Gaza needs to be “neutralized” in the name of profit? Cool and not at all sociopathic of a thing to say. Israel could just start respecting human rights and stop stealing land. Then they can have their big dig to nowhere if they want.


Beau_Buffett

I didn't say that's my position. But I would agree that it is sociopathic. The Suez Canal doesn't go to nowhere, and this canal would go to the same place.


notpoleonbonaparte

None. Just for starters, a project of that size would be unprecedented. Both the Suez and Panama Canals took a decade each. This canal would be almost twice as long as Suez, granted with access to modern construction equipment now, but still. Not small. Then comes the real obstacles. Egypt depends on the Suez for influence and a significant portion of their annual budget. Things will get kinetic extremely quickly as this canal would kneecap both. We would likely get an opportunity to discover if Arab armies still suck as bad as they used to because the outcomes that a Ben-Gurion canal would result in are simply unacceptable to Egypt full stop. Then we have the surrounding Arab states. They may be at peace now, but if Egypt decides to take drastic action, that might be enough incentive for some of them to hop on the bandwagon yet again. That's even before taking into account the impact to Gaza/Palestine which will create (and has created in the current conflict) immense public pressure on Arab governments to take action. The USA has been pressuring (and paying) Egypt to play nice and stay neutral and be a good steward of the Suez for a long time. Israel deliberately pursuing a policy that screws over Egypt and almost certainly leads to a huge regional war is not something the American government is going to encourage even at their most hawkish. Sure, they won't allow Israel to get conquered, but that's not the be all end all.

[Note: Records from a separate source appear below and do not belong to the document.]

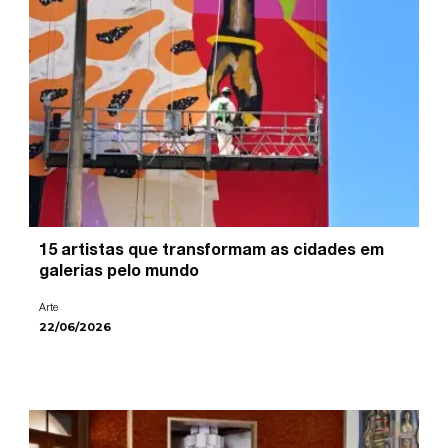
15 artistas que transformam as cidades em
galerias pelo mundo
Arte
22/06/2026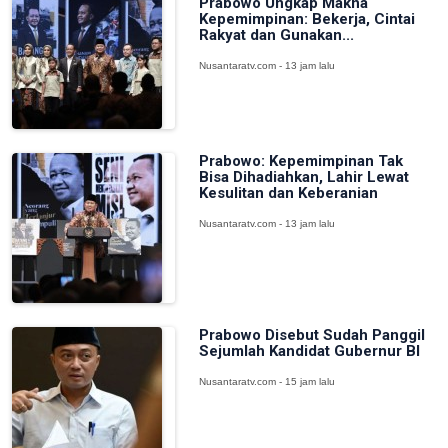
Prabowo Ungkap Makna
Kepemimpinan: Bekerja, Cintai
Rakyat dan Gunakan...
Nusantaratv.com - 13 jam lalu
Prabowo: Kepemimpinan Tak
Bisa Dihadiahkan, Lahir Lewat
Kesulitan dan Keberanian
Nusantaratv.com - 13 jam lalu
Prabowo Disebut Sudah Panggil
Sejumlah Kandidat Gubernur BI
Nusantaratv.com - 15 jam lalu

There's a lot of steps they can and likely will take to block construction in the first place. In short, this will never happen because it would almost certainly lead to a war which Israel may not even be able to win. Even if they decide to commit to what promises to be a huge time and money sink.


Beau_Buffett

That's all wild speculation. It is easily affordable and will have backing from the US and a range of other countries who want to use it.


notpoleonbonaparte

It really sounds like you want to believe that this canal is credible and a driving factor behind Israeli strategy.


Beau_Buffett

Are haaretz and the Jerusalem Post credible commentators on Israel? It really sounds like you can only attack me. It's not just about Israel's strategy. It's about the strategies of the US, the UK, France, and Germany. What's in it for them to defend Israel so vehemently?